What lines in the entries hold the string "コムネナ"? List them.

_ _ _

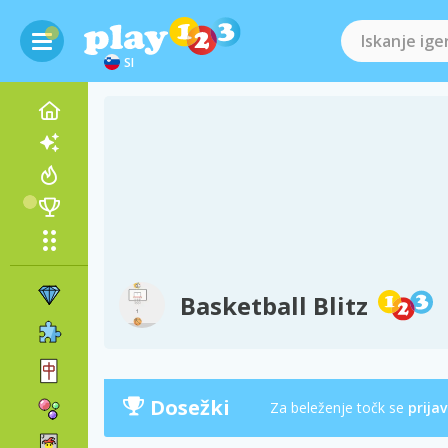
SI
Basketball Blitz
Dosežki
Za beleženje točk se
prijav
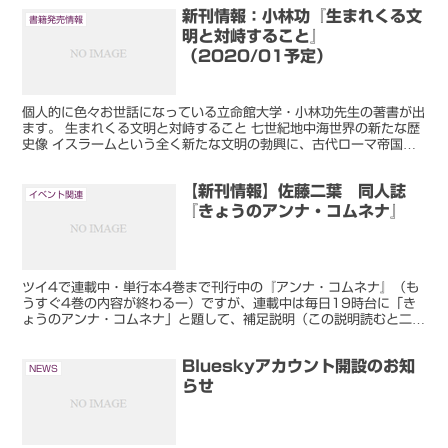
新刊情報：小林功『生まれくる文
書籍発売情報
明と対峙すること』
（2020/01予定）
個人的に色々お世話になっている立命館大学・小林功先生の著書が出
ます。 生まれくる文明と対峙すること 七世紀地中海世界の新たな歴
史像 イスラームという全く新たな文明の勃興に、古代ローマ帝国の
残存勢力であるビザンツ帝国がどう対峙していったかを通...
【新刊情報】佐藤二葉 同人誌
イベント関連
『きょうのアンナ・コムネナ』
ツイ4で連載中・単行本4巻まで刊行中の『アンナ・コムネナ』（も
うすぐ4巻の内容が終わるー）ですが、連載中は毎日19時台に「き
ょうのアンナ・コムネナ」と題して、補足説明（この説明読むと二葉
先生がどれだけ細かく調べて描いてるかがよくわかる）やお...
Blueskyアカウント開設のお知
NEWS
らせ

_ _ _

Answer section:
『きょうのアンナ・コムネナ』
ツイ4で連載中・単行本4巻まで刊行中の『アンナ・コムネナ』（も
ょうのアンナ・コムネナ」と題して、補足説明（この説明読むと二葉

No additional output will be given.